Hayatı ıskalamadan yaşamış, dünyanın pek çok yerini gezmiş, çok okumuş, iş hayatında olsun, özel hayatında olsun pek çok tecrübe edinmiş büyüklerinizle bir arada olmaktan ve onların gerçek yaşamlarından alınmış başarı veya başarısızlık hikayelerini dinlemekten zevk alın. Size yol gösterir ve ışık tutar.
Onlar yaşam ustaları. Ustalara saygı gösterin ve onlarla zaman geçirmeye çalışın. İyi bir çırak olun.
Büyük bir fabrikada ana makine arıza yapmış ve tüm üretim durmuş. Bir türlü makineyi çalıştıramamışlar. Fabrika sahibi bu makineden iyi anlayan usta bulunup getirtilmesini istemiş. Ustayı bulup getirmişler.

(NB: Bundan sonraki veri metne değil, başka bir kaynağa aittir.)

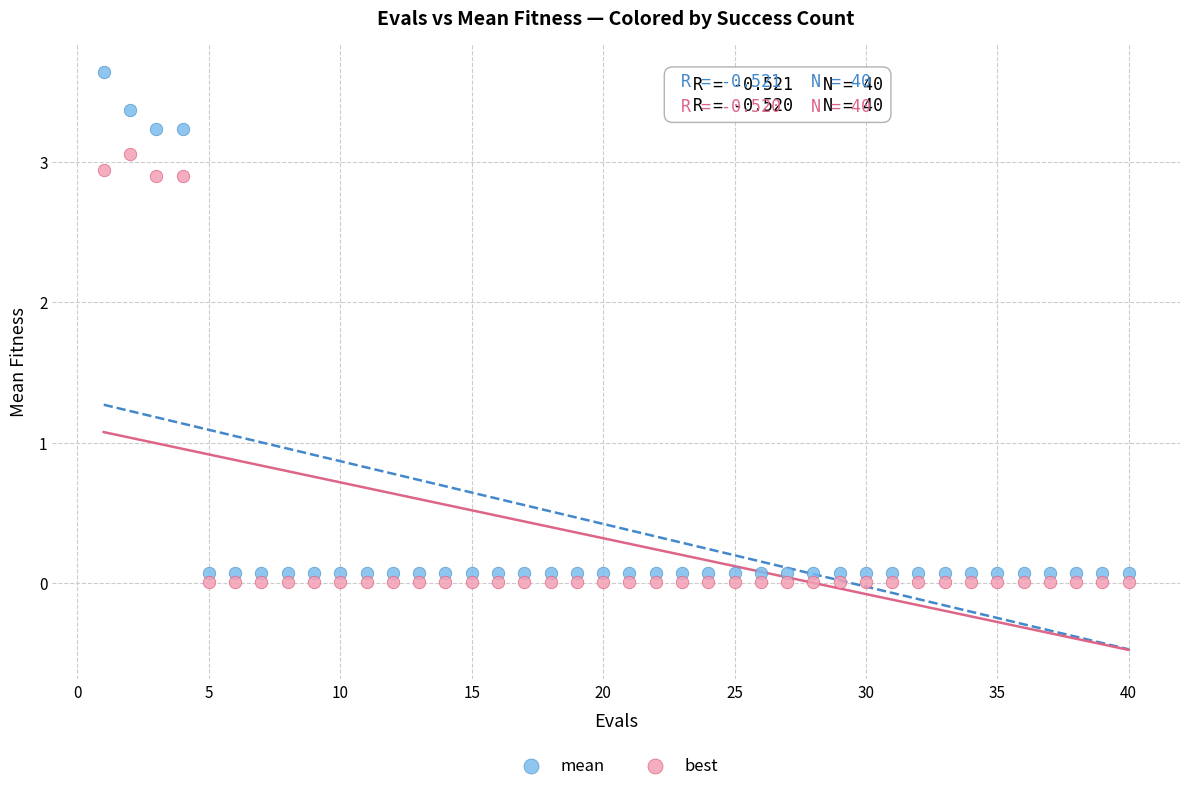

What is the X range (max minus min) for the scatter plot?

39.0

Usta bir müddet makineye bakmış, orasını burasını ellemiş. Sonra eline bir çekiç alıp bir yerine bir kere vurmuş. Ve makine çalışmaya başlamış. Usta, fabrikaya 1000 USD fatura göndermiş. Fabrika sahibi bunu çok bulmuş ve “Alt tarafı bir çekiç darbesi, bu ne biçim fiyat” diye düşünmüş. Ve ustadan fatura detayını istemiş. Gelen cevap şöyleymiş: “Çekiçle bir kere vurma: 1 USD, nereye vurulacağını bilme: 999 USD”
Bana bir şeyler kazandırmış olan tüm yaşam ustalarımın ellerinden öpüyor ve saygılarımı sunuyorum. Umarım ben de sizler gibi, gençlerin yaşamına bir nebze deneyim ve bilgi katabilirim.

Nejat Gümüş
İstanbul, 29 Mart 2013

Kiltaş 'ın online kataloğunu incelemek ister misiniz ?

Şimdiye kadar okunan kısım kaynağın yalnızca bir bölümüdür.